Every line of the records below that has the word "down" should be copied.

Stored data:
============
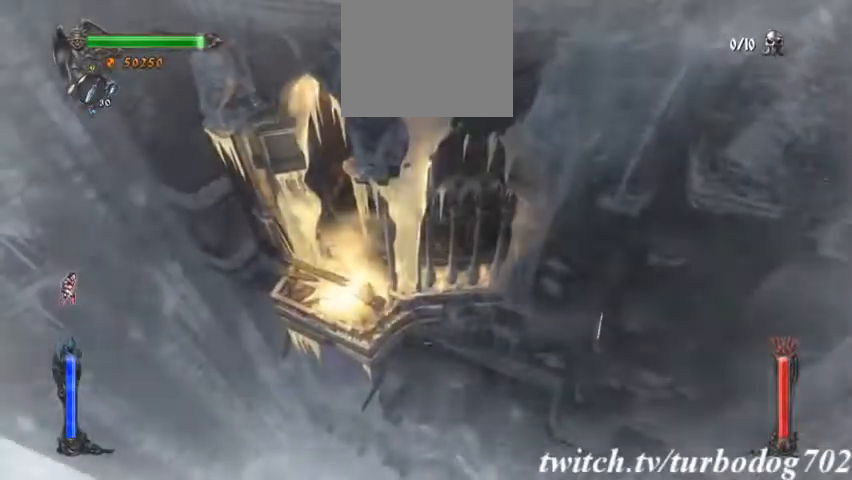
{"dt_ms": 500, "buttons": ["CROSS"], "events": [[200, "CROSS", "down"]]}
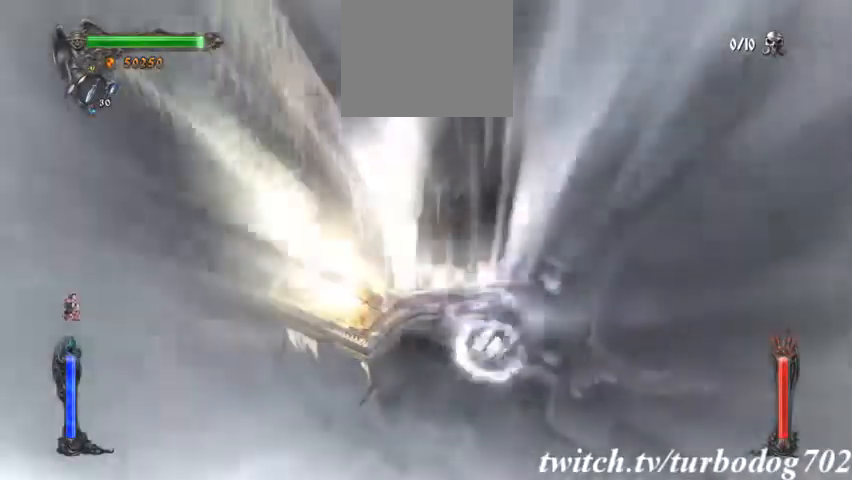
{"dt_ms": 1000, "buttons": ["TRIANGLE", "L2"]}
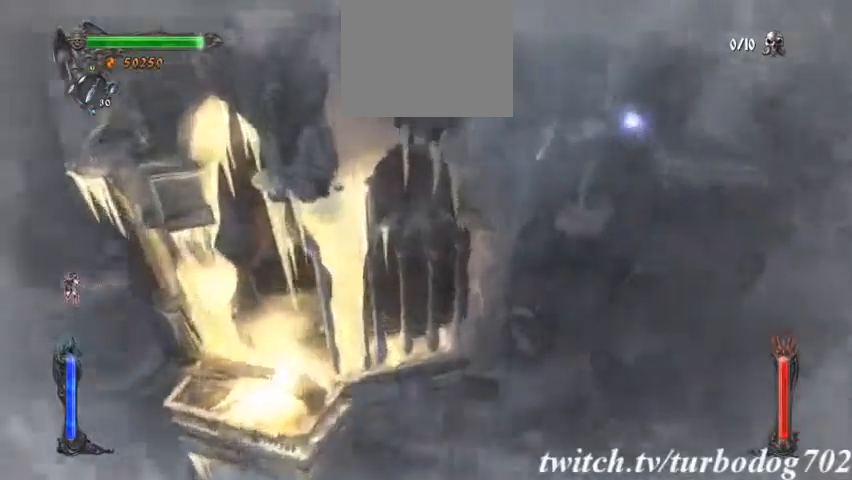
{"dt_ms": 500, "buttons": ["TRIANGLE", "L2"], "events": []}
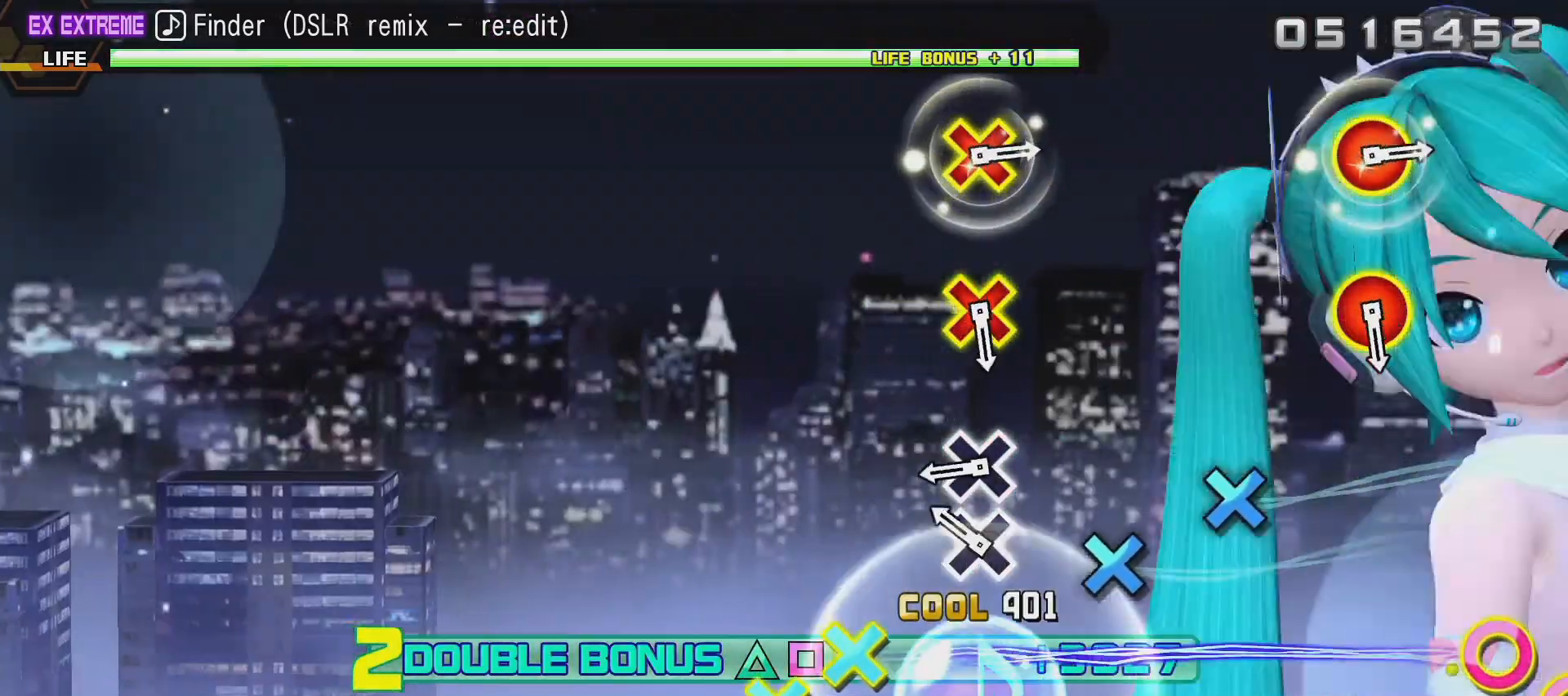
Gameplay with a controller (PlayStation layout); each line is a JSON object with the inputs held at the frame after it. "events" lists button and stick changes between this image and that frame as [ms after this image, input, new state], when the widget could be followed in between.
{"buttons": ["CROSS", "R2"], "left_stick": "center", "right_stick": "center", "events": [[217, "CROSS", "down"], [333, "CROSS", "up"], [433, "CROSS", "down"]]}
============
__Response for this exercise__.
{"dt_ms": 500, "buttons": ["CROSS"], "events": [[200, "CROSS", "down"]]}
{"buttons": ["CROSS", "R2"], "left_stick": "center", "right_stick": "center", "events": [[217, "CROSS", "down"], [333, "CROSS", "up"], [433, "CROSS", "down"]]}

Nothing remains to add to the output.